Sirkulasi udara yang optimal di dalam rumah membawa sejumlah manfaat bagi penghuninya. Suhu rumah jadi lebih dingin dan terasa adem. Udara segar dan angin pun masuk dari jendela yang dibuka. Kemudian, pergantian udara dan masuknya sinar matahari berpengaruh positif terhadap kesehatan fisik penghuni rumah.
Saat berada di dalam rumah, penghuni tidak akan terasa sesak atau pengap. Sirkulasi udara yang optimal akan mencegah bagian dalam rumah menjadi lembap dan berdebu.
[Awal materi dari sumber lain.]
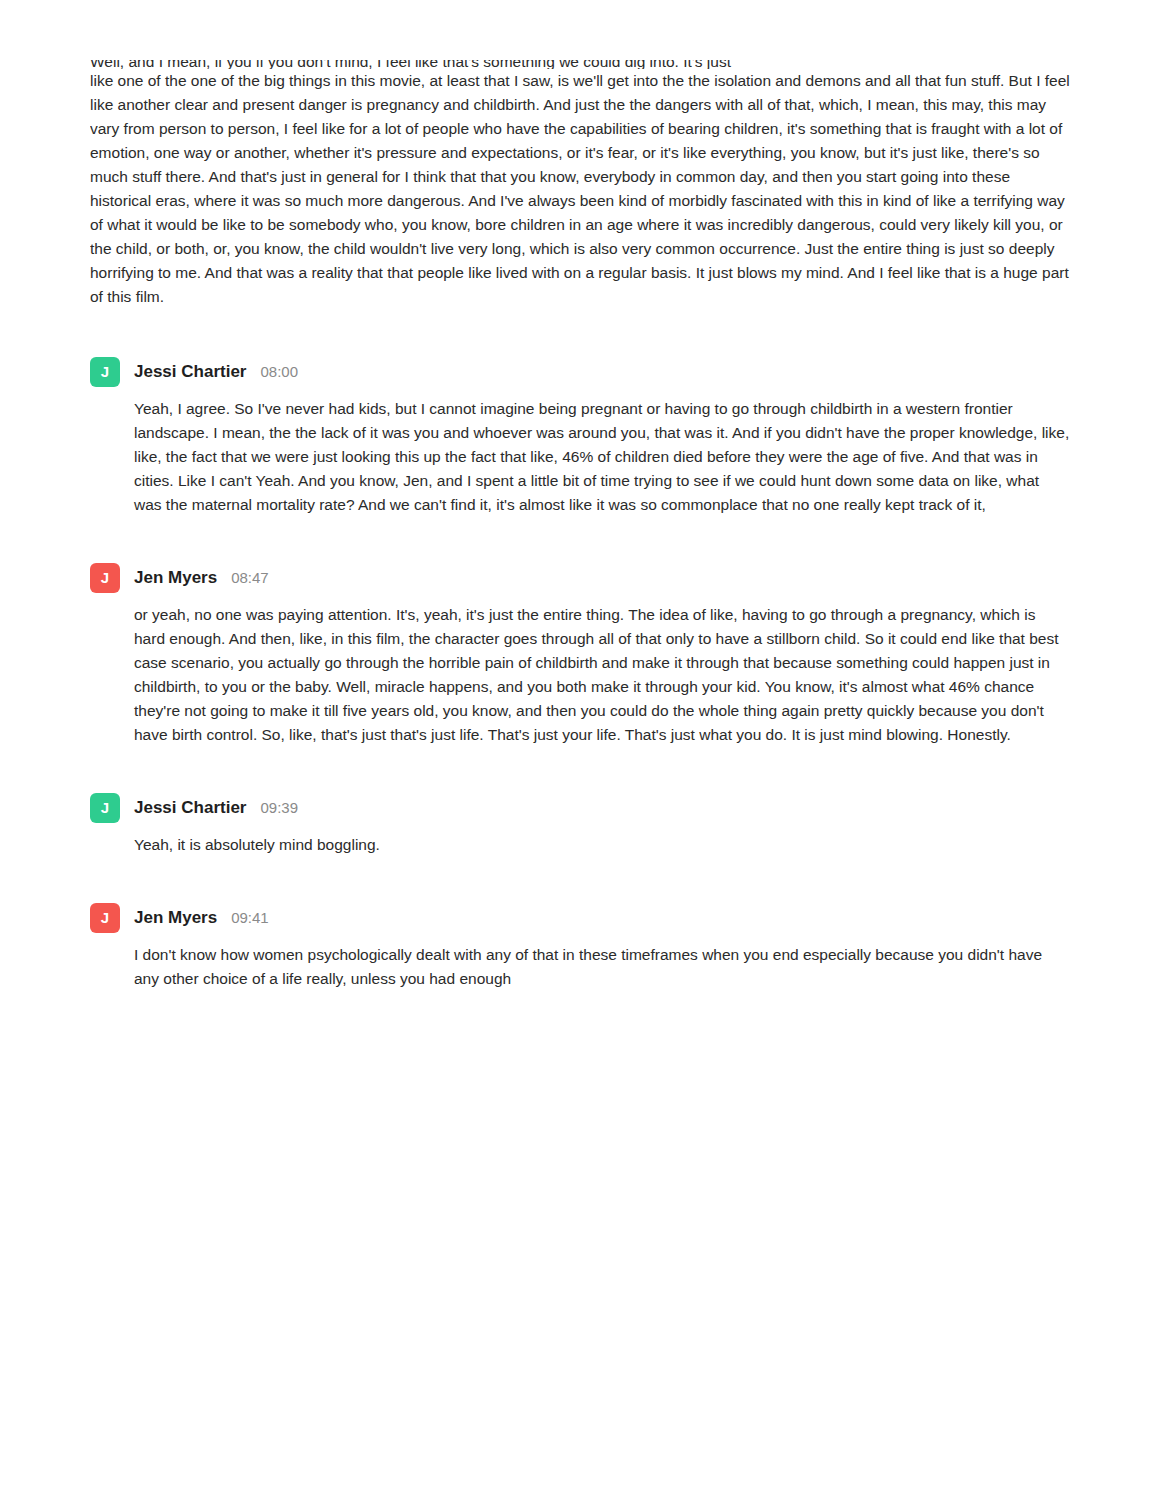Well, and I mean, if you if you don't mind, I feel like that's something we could dig into. It's just
like one of the one of the big things in this movie, at least that I saw, is we'll get into the the isolation and demons and all that fun stuff. But I feel like another clear and present danger is pregnancy and childbirth. And just the the dangers with all of that, which, I mean, this may, this may vary from person to person, I feel like for a lot of people who have the capabilities of bearing children, it's something that is fraught with a lot of emotion, one way or another, whether it's pressure and expectations, or it's fear, or it's like everything, you know, but it's just like, there's so much stuff there. And that's just in general for I think that that you know, everybody in common day, and then you start going into these historical eras, where it was so much more dangerous. And I've always been kind of morbidly fascinated with this in kind of like a terrifying way of what it would be like to be somebody who, you know, bore children in an age where it was incredibly dangerous, could very likely kill you, or the child, or both, or, you know, the child wouldn't live very long, which is also very common occurrence. Just the entire thing is just so deeply horrifying to me. And that was a reality that that people like lived with on a regular basis. It just blows my mind. And I feel like that is a huge part of this film.
J
Jessi Chartier 08:00
Yeah, I agree. So I've never had kids, but I cannot imagine being pregnant or having to go through childbirth in a western frontier landscape. I mean, the the lack of it was you and whoever was around you, that was it. And if you didn't have the proper knowledge, like, like, the fact that we were just looking this up the fact that like, 46% of children died before they were the age of five. And that was in cities. Like I can't Yeah. And you know, Jen, and I spent a little bit of time trying to see if we could hunt down some data on like, what was the maternal mortality rate? And we can't find it, it's almost like it was so commonplace that no one really kept track of it,
J
Jen Myers 08:47
or yeah, no one was paying attention. It's, yeah, it's just the entire thing. The idea of like, having to go through a pregnancy, which is hard enough. And then, like, in this film, the character goes through all of that only to have a stillborn child. So it could end like that best case scenario, you actually go through the horrible pain of childbirth and make it through that because something could happen just in childbirth, to you or the baby. Well, miracle happens, and you both make it through your kid. You know, it's almost what 46% chance they're not going to make it till five years old, you know, and then you could do the whole thing again pretty quickly because you don't have birth control. So, like, that's just that's just life. That's just your life. That's just what you do. It is just mind blowing. Honestly.
J
Jessi Chartier 09:39
Yeah, it is absolutely mind boggling.
J
Jen Myers 09:41
I don't know how women psychologically dealt with any of that in these timeframes when you end especially because you didn't have any other choice of a life really, unless you had enough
Secara umum, rumah akan terasa lebih terang dan sejuk. Mengurangi penggunaan lampu dan pendingin ruangan untuk listrik yang lebih hemat.
Pemilik tanaman hias yang ditaruh di dalam rumah pun juga akan merasakan manfaatnya. Tanaman mendapat udara dan sinar matahari yang cukup untuk tumbuh subur. Semakin membuat suasana di dalam rumah segar, sejuk, dan asri.
Maka dari itu, bila rumah Anda terasa panas, pengap, berdebu, dan tidak nyaman secara keseluruhan, mungkin salah satu masalahnya ada pada sistem ventilasi dan sirkulasi udaranya yang kurang optimal. Untuk mengatasinya, Dekoruma sudah mengumpulkan lima cara ampuh yang bisa dilakukan pemilik rumah agar sirkulasi udara pada huniannya bisa lebih optimal.
Buka Pintu dan Jendela Secara Berkala
Pintu dan jendela bisa dikatakan sebagai ventilasi udara yang paling mendasar dan harus ada pada sebuah bangunan rumah. Hanya saja, kalau pintu dan jendela selalu ditutup sepanjang hari, percuma saja. Apalagi kalau pintu dan jendela di rumah sudah berukuran besar.
Mulailah rutin membuka pintu dan jendela selama pagi sampai sore hari. Dengan begitu, udara yang terperangkap di dalam rumah bisa keluar dan tergantikan dengan udara segar dari luar. Langkah ini juga akan membuat rumah lebih terang dan sejuk sehingga dapat meminimalisir penggunaan elektronik.
Dinding Roster, Ventilasi yang Jadi Dekorasi
Selain pintu dan jendela, dinding juga bisa dijadikan titik untuk mengoptimalkan sirkulasi udara. Dinding roster dengan desain berlubangnya membuat udara dan angin bisa berhembus dan berputar dengan lebih optimal. Roster juga akan jadi elemen dekorasi yang menawan.
Roster biasanya dipasang di balkon, baik pada fasad rumah atau di belakang rumah. Roster juga bisa difungsikan sebagai partisi ruangan. Terutama pada bagian pertemuan area indoor dan outdoor hunian yang menjadi jalan dari masuknya udara ke dalam.
Memasang Kipas Angin Pada Beberapa Ruang
Kalau posisi dan jumlah jendela kurang bisa membuat sirkulasi udara menjadi lebih baik, Anda bisa menggunakan alat bantu tambahan seperti kipas angin. Pasanglah kipas angin plafon (celling fan) di ruangan yang sering jadi tempat berkumpul banyak orang, seperti ruang keluarga atau ruang tengah.
Sementara itu, area dapur dan kamar mandi bisa menggunakan exhaust fan. Keduanya akan mempercepat sirkulasi udara di luar dengan menghisap udara di dalam ruangan dan membuangnya ke luar. Dengan begitu bagian dalam rumah terasa lebih segar dan sejuk.